Here is a matlab implementation of the accepted answer:
function olap_flag = ol(A,B,sub)
%A and B should be 4 x 2 matrices containing the xy coordinates of the corners in clockwise order
if nargin == 2
olap_flag = ol(A,B,1) && ol(B,A,1);
return;
end
urdl = diff(A([1:4 1],:));
s = sum(urdl .* A, 2);
sdiff = B * urdl' - repmat(s,[1 4]);
olap_flag = ~any(max(sdiff)<0);
This is the conventional method, go line by line and check whether the lines are intersecting.

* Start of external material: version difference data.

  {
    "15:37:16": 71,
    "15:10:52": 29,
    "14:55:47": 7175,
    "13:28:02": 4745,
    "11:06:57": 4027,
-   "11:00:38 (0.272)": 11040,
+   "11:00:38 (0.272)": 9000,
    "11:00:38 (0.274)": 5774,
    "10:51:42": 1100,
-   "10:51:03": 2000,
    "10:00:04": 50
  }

This is the code in MATLAB.
C1 = [0, 0]; % Centre of rectangle 1 (x,y)
C2 = [1, 1]; % Centre of rectangle 2 (x,y)
W1 = 5; W2 = 3; % Widths of rectangles 1 and 2
H1 = 2; H2 = 3; % Heights of rectangles 1 and 2
% Define the corner points of the rectangles using the above
R1 = [C1(1) + [W1; W1; -W1; -W1]/2, C1(2) + [H1; -H1; -H1; H1]/2];
R2 = [C2(1) + [W2; W2; -W2; -W2]/2, C2(2) + [H2; -H2; -H2; H2]/2];
R1 = [R1 ; R1(1,:)] ;
R2 = [R2 ; R2(1,:)] ;
plot(R1(:,1),R1(:,2),'r')
hold on
plot(R2(:,1),R2(:,2),'b')
%% lines of Rectangles
L1 = [R1(1:end-1,:) R1(2:end,:)] ;
L2 = [R2(1:end-1,:) R2(2:end,:)] ;
%% GEt intersection points
P = zeros(2,[]) ;
count = 0 ;
for i = 1:4
line1 = reshape(L1(i,:),2,2) ;
for j = 1:4
line2 = reshape(L2(j,:),2,2) ;
point = InterX(line1,line2) ;
if ~isempty(point)
count = count+1 ;
P(:,count) = point ;
end
end
end
%%
if ~isempty(P)
fprintf('Given rectangles intersect at %d points:\n',size(P,2))
plot(P(1,:),P(2,:),'*k')
end
the function InterX can be downloaded from: https://in.mathworks.com/matlabcentral/fileexchange/22441-curve-intersections?focused=5165138&tab=function
I have a simplier method of my own, if we have 2 rectangles:
R1 = (min_x1, max_x1, min_y1, max_y1)
R2 = (min_x2, max_x2, min_y2, max_y2)
They overlap if and only if:
Overlap = (max_x1 > min_x2) and (max_x2 > min_x1) and (max_y1 > min_y2) and (max_y2 > min_y1)
You can do it for 3D boxes too, actually it works for any number of dimensions.
Enough has been said in other answers, so I'll just add pseudocode one-liner:
!(a.left > b.right || b.left > a.right || a.top > b.bottom || b.top > a.bottom);
Check if the center of mass of all the vertices of both rectangles lies within one of the rectangles.